NCCL’s own topology detection on the 2.29.7 baseline run:

=== System : maxBw 12.0 totalBw 3.0 ===
Pattern 4, crossNic 0, nChannels 8, bw 3.000000/3.000000, type LOC/P2C

The GPU’s PCIe link shows as Gen1 x1 in sysfs:

$ cat /sys/bus/pci/devices/000f:01:00.0/{current,max}link{speed,width}
2.5 GT/s PCIe
2.5 GT/s PCIe
1
16

$ nvidia-smi --query-gpu=pcie.link.gen.current,pcie.link.width.current,pcie.link.gen.max,pcie.link.width.max --format=csv
1, 1, 1, 16

max_link_gen is reported as 1, not just current. NCCL reads this from sysfs and its topology ceiling of totalBw 3.0 matches the 3.02 GB/s busbw result exactly.

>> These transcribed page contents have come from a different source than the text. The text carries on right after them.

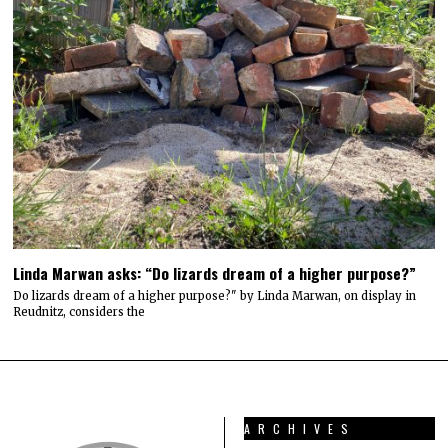
Linda Marwan asks: “Do lizards dream of a higher purpose?”
Do lizards dream of a higher purpose?" by Linda Marwan, on display in
Reudnitz, considers the
ARCHIVES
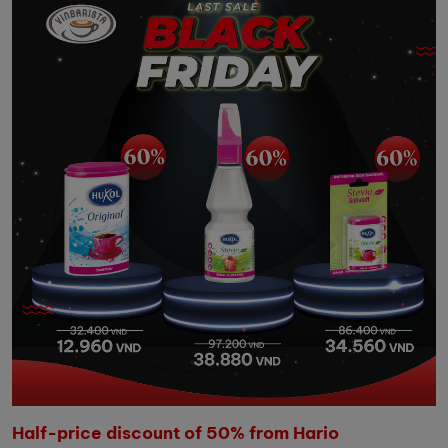
Half-price discount of 50% from Hario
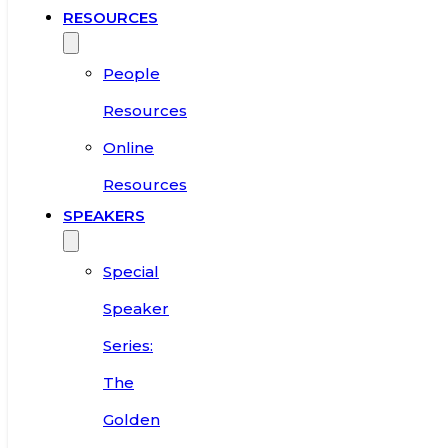
RESOURCES
People
Resources
Online
Resources
SPEAKERS
Special
Speaker
Series:
The
Golden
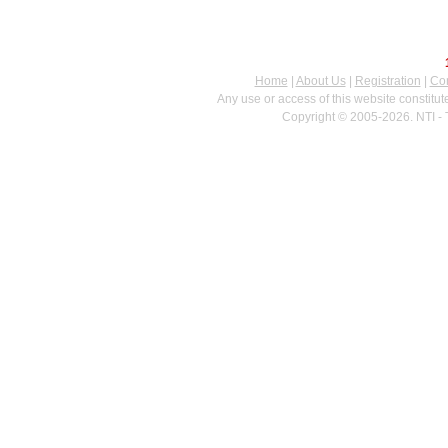
Home
|
About Us
|
Registration
|
Con
Any use or access of this website constitu
Copyright © 2005-2026. NTI - 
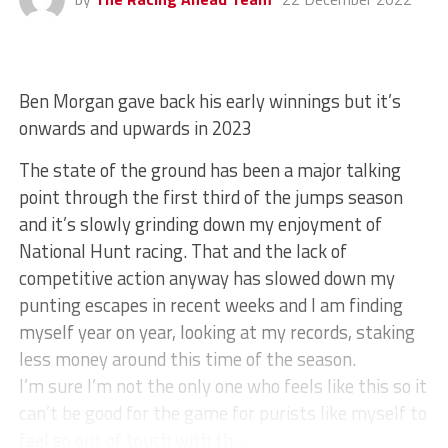
Ben Morgan gave back his early winnings but it’s
onwards and upwards in 2023
The state of the ground has been a major talking
point through the first third of the jumps season
and it’s slowly grinding down my enjoyment of
National Hunt racing. That and the lack of
competitive action anyway has slowed down my
punting escapes in recent weeks and I am finding
myself year on year, looking at my records, staking
less money around this time of the season.
I’m sure I’m not the only one who feels like this so it
can’t be good for the game for purists like myself to
feel so out of touch with th...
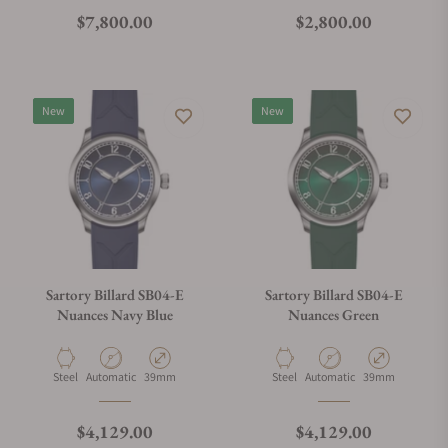
Regular price
Regular price
$7,800.00
$2,800.00
New
New
Sartory Billard SB04-E
Sartory Billard SB04-E
Nuances Navy Blue
Nuances Green
Material
Movement Type
Case Diameter
Material
Movement Type
Case Diameter
Steel
Automatic
39mm
Steel
Automatic
39mm
Regular price
Regular price
$4,129.00
$4,129.00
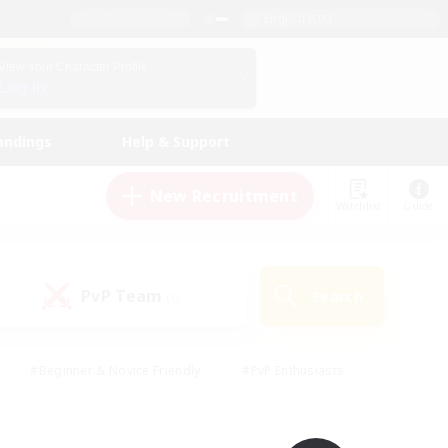
English (UK)
View Your Character Profile
Log In
andings
Help & Support
New Recruitment
Watchlist
Guide
PvP Team
Search
(0)
#Beginner & Novice Friendly
#PvP Enthusiasts
 Friendly
#High-end Duties
#Hobbies/Interests
k
#Multilingual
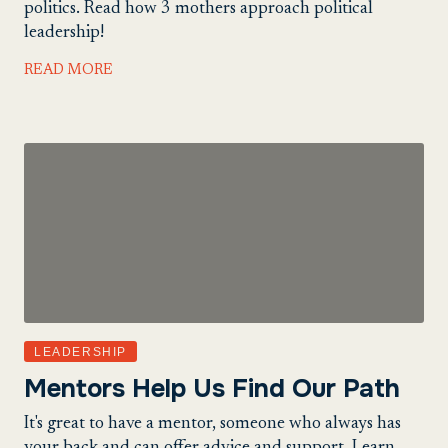
politics. Read how 3 mothers approach political
leadership!
READ MORE
LEADERSHIP
Mentors Help Us Find Our Path
It's great to have a mentor, someone who always has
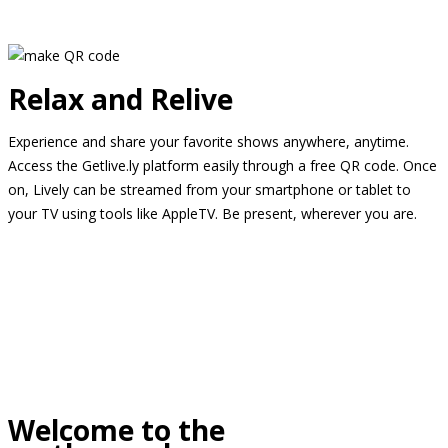
Relax and Relive
Experience and share your favorite shows anywhere, anytime.
Access the Getlive.ly platform easily through a free QR code. Once
on, Lively can be streamed from your smartphone or tablet to
your TV using tools like AppleTV. Be present, wherever you are.
Welcome to the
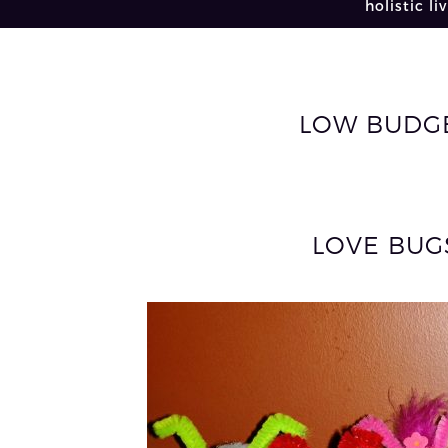
holistic li
LOW BUDGE
LOVE BUG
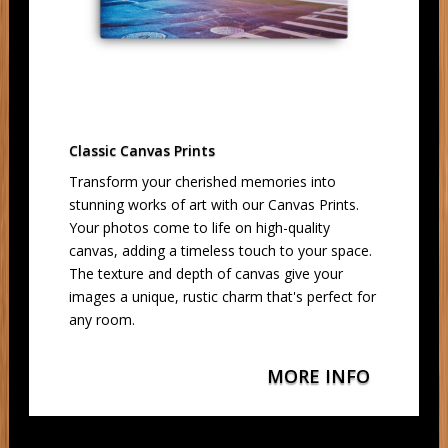
Classic Canvas Prints
Transform your cherished memories into
stunning works of art with our Canvas Prints.
Your photos come to life on high-quality
canvas, adding a timeless touch to your space.
The texture and depth of canvas give your
images a unique, rustic charm that's perfect for
any room.
MORE INFO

Tried overriding with NCCL_TOPO_FILE and setting link_speed=“32.0 GT/s PCIe” on the GPU entry. NCCL’s planning responds as expected:

=== System : maxBw 12.0 totalBw 48.0 ===
Pattern 4, crossNic 0, nChannels 1, bw 12.000000/12.000000, type LOC/P2C
Pattern 3, crossNic 0, nChannels 1, bw 24.000000/12.000000, type LOC/P2C

The override works, but actual throughput is still stuck around 1.5 GB/s per NIC regardless of channel count (NCCL_MIN_NCHANNELS=16 doesn’t help). Something below NCCL is also capped.

Already ruled out:

  • SoC firmware regression (on current 0x0200941a, verified on both units)
  • MTU mismatch (9000 on all 4 logical interfaces)
  • GID index (tests pass with NCCL_IB_GID_INDEX set explicitly)
  • NCCL version (2.28.9 and 2.29.7 identical)
  • Driver version (different on each unit, identical results)

Separately: all four mlx5_core devices report “Write combining is not supported” in dmesg. I think that’s the Grace CPU issue the NEON-based mlx5 WC test patch addresses (submitted to LKML in Sep 2025). Not sure if that fix is in 6.17.0-1014-nvidia or if I need 6.18+.

Questions:

  1. Is the GPU’s PCIe max_link_speed being reported as Gen1 x1 on GB10 expected, or is it a kernel/driver bug? Is there anything userspace can do to correct it?
  2. For users getting 22-24 GB/s on similar hardware, what kernel / NCCL combo are you on?
  3. Is the mlx5 NEON WC patch in any shipping kernel yet, or is 6.18+ required?

Can share full NCCL_DEBUG=INFO NCCL_DEBUG_SUBSYS=GRAPH output and the topology XML override if it helps.